节点文献

内容感知存储系统中信息生命周期管理关键技术研究

Research on Key Technologies of Inforamaton Lifycycle Management in Content Aware Storage System

【作者】 聂雪军

【导师】 周敬利;

【作者基本信息】 华中科技大学 , 计算机系统结构, 2010, 博士

【摘要】 随着存储系统智能化需求的不断提高,越来越多的应用层功能开始融入存储系统,例如自主管理,数据安全以及信息检索等。传统的存储系统以块级或对象级数据处理为主,缺乏文件级信息,无法将信息生命周期管理(Information Lifecycle Management,ILM)功能融入存储系统。遵循XAM(eXtensible Access Method)规范的内容感知存储(Content Aware Storage)系统,由于使用内容元数据(Content Metadata)对数据的文件级信息进行传载,因此为ILM融入存储系统提供了基础。研究ILM融入内容感知存储系统过程中涉及的关键技术,围绕着内容元数据构建信息整合、内容分类、分级存储、数据备份以及信息归档等ILM数据处理阶段。研究工作主要包括:提出并实现了一种基于内容元数据的信息整合方法。针对ILM数据处理需求制定了内容元数据规范,包括内容元数据的定义、提取、表示以及传输。以内容元数据为基础,从外在形式和内部语义两方面实现了非结构化信息数据的整合。
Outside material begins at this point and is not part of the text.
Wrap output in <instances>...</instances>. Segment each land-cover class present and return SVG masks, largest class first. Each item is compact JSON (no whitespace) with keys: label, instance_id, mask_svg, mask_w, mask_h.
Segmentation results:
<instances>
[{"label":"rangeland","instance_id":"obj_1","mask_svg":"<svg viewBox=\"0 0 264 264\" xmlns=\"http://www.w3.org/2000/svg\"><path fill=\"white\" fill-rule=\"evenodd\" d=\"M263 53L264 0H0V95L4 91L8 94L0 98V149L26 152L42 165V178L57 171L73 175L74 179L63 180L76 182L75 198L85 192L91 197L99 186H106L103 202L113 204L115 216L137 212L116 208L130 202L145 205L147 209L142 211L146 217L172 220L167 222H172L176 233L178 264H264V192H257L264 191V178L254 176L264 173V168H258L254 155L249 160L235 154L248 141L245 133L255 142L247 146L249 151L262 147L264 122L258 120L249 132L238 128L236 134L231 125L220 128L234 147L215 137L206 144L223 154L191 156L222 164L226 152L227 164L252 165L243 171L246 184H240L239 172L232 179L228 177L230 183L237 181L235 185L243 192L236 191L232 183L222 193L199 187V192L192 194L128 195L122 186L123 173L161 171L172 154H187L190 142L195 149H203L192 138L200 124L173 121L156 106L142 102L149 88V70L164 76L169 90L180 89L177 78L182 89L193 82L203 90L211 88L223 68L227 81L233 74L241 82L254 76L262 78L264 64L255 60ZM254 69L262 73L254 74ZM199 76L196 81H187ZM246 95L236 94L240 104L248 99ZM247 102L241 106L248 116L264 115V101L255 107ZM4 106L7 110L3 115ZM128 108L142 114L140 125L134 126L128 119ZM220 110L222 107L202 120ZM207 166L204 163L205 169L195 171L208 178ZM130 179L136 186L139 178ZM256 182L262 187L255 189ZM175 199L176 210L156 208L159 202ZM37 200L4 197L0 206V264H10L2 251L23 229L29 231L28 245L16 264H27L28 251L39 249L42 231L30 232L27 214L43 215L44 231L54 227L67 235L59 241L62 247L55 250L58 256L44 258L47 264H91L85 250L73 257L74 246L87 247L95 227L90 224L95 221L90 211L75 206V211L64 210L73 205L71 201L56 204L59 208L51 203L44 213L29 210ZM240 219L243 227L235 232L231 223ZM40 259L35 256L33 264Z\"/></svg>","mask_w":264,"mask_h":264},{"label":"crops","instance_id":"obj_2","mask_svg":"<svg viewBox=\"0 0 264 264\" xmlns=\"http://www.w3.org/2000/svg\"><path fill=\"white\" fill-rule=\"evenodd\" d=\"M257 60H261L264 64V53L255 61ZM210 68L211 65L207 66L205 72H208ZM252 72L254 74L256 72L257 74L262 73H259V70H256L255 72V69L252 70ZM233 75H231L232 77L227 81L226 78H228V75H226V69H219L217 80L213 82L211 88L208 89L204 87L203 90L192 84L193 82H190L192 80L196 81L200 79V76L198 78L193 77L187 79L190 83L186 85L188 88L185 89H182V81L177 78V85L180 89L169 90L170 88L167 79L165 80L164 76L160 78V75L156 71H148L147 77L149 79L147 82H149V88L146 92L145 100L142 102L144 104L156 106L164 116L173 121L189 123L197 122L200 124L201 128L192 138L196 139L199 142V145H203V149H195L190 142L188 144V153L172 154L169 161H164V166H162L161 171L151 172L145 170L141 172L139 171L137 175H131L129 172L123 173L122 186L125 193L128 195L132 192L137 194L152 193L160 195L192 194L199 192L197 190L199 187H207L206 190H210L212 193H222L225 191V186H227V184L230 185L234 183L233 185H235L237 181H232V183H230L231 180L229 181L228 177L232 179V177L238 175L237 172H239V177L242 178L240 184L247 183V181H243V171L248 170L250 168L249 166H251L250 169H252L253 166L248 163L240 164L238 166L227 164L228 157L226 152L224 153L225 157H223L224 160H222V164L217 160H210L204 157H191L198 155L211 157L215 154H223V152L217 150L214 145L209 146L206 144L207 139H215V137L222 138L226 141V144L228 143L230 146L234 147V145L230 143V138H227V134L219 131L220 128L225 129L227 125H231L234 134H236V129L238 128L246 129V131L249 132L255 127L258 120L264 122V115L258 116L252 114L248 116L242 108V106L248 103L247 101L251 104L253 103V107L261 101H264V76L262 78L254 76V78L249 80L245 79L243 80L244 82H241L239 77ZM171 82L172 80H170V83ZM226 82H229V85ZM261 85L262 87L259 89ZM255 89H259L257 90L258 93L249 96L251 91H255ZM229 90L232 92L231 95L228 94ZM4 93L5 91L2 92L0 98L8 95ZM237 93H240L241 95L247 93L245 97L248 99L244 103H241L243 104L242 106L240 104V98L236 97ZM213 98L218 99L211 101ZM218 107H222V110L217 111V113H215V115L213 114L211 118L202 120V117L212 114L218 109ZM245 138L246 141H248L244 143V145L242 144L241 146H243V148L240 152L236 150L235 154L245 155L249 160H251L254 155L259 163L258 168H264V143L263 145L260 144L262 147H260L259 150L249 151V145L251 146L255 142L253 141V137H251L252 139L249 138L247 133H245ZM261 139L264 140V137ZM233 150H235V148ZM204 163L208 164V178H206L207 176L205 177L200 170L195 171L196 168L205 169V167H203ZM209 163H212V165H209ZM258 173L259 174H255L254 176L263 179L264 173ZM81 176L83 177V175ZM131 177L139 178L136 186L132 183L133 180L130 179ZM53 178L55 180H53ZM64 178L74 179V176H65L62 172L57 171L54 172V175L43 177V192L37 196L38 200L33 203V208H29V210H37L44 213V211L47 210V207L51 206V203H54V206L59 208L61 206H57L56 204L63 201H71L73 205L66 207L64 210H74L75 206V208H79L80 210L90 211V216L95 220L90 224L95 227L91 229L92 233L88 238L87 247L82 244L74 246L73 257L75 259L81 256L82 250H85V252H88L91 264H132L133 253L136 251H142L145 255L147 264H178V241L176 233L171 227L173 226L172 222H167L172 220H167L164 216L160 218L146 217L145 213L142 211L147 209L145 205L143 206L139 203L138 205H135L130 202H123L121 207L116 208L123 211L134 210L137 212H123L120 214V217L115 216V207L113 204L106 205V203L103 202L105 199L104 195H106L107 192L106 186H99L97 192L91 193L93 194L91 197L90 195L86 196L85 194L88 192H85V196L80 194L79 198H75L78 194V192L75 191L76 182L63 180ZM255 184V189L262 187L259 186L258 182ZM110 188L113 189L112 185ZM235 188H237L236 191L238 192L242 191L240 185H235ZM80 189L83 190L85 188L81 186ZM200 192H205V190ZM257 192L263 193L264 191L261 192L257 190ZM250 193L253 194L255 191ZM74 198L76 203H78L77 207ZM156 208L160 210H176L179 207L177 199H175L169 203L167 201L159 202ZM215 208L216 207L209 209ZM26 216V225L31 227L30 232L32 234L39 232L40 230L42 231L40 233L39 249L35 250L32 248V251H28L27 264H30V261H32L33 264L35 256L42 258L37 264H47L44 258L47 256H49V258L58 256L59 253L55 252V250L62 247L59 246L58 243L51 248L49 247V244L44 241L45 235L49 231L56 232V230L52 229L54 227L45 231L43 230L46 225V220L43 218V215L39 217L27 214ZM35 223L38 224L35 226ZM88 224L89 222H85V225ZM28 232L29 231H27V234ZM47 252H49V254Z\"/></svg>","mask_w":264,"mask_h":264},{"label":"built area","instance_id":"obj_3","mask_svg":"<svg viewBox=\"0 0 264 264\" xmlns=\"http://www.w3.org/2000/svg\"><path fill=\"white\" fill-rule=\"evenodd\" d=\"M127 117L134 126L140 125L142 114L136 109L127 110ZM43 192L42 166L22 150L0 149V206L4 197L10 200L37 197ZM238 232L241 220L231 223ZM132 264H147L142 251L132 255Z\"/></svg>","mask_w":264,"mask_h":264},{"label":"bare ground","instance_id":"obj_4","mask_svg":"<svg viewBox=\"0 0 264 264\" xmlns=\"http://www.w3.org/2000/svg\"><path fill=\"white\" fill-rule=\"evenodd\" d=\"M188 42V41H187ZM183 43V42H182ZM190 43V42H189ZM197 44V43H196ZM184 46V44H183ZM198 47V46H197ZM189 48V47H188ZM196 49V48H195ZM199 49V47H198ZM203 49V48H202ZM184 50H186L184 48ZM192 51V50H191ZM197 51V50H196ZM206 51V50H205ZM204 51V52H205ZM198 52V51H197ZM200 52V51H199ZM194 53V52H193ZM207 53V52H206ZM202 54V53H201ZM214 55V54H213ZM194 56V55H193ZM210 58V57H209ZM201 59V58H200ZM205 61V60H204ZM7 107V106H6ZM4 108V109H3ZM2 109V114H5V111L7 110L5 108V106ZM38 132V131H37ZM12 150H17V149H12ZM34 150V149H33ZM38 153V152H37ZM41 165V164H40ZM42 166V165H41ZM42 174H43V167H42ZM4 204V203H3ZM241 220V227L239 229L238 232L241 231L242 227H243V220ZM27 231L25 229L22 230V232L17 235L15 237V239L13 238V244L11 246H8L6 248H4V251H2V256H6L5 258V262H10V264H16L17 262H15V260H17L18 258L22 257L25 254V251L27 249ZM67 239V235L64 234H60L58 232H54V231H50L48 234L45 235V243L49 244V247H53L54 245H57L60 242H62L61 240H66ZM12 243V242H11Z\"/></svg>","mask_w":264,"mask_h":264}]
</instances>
设计并实现了支持内容元数据规范的存储系统原型,性能测试表明信息整合提高了数据预处理的速度,同时对存储系统的平均I/O性能影响极小。提出并实现了一种面向内容元数据的信息分类算法。针对内容元数据的分类特征数量少但语义质量高的特性,构造了一种基于特征词集合的内容元数据相似度计算模型。该模型根据训练样本中的特征词集合构造相似度矩阵,并通过对矩阵进行平滑运算计算特征词之间的隐式相关性,以此为基础计算内容元数据的特征矢量。基于特征矢量,采用K-Means算法构造数据分类器。性能测试表明,该算法比传统的数据分类算法有着更高的精确度和互信息,并极大地降低了分类计算的时间。提出并实现了一种内容元数据驱动的分级存储模型,包括基于应用需求的分级存储与基于成本需求的分级存储。前者满足信息在备份、归档、安全以及访问控制等应用上的需求,后者侧重于降低单位信息的存储成本同时确保存储系统的I/O性能。提出了一种基于速率控制的自适应数据迁移算法,将数据迁移I/O对存储系统正常I/O的影响降至最低。性能测试表明,内容元数据驱动的分级存储模型能有效满足的信息数据的存储需求,同时不影响存储系统的整体性能。提出并实现了一种基于内容特征的重复数据删除算法。针对当前数据备份中重复数据删除算法未考虑不同文件类型的内容在比特值分布上的差异,采用候选边界直方图来表示文件类型的内容特征,并在此基础上对传统重复数据删除算法的关键参数进行优化。算法以降低不同文件类型之间的数据缩减率为代价,换取相同类型文件之间数据缩减率的提高。设计了一种支持变长数据块高效存储的文件系统TDFS。性能测试表明,该算法在特定数据集上对数据缩减率(Reduction Ratio)有较大提高。提出并实现了一种基于内容元数据的信息归档模型。通过引入支持OAIS(Open Archival Information System)归档规范的内容元数据标签,实现信息的逻辑保存。提出一种基于磁盘的软件WORM(Write Once Read Many)模型,通过修改磁盘功能划分以及对iSCSI命令的响应行为,实现信息的物理保存。通过对归档文件加密并在保存逾期后销毁密钥,实现了信息的安全销毁,同时提出了一种基于时间窗口的密钥管理机制降低密钥管理复杂度。性能测试表明,基于内容元数据的信息归档模型能有效满足归档信息的功能需求与性能需求。实验表明,内容感知存储系统能有效解决传统存储系统中缺乏文件级语义的问题,通过以内容元数据为核心来构建ILM模型中的关键数据处理阶段,不仅能简化ILM融入存储系统的复杂性,同时还能极大提高数据访问性能,满足存储系统的智能化需求。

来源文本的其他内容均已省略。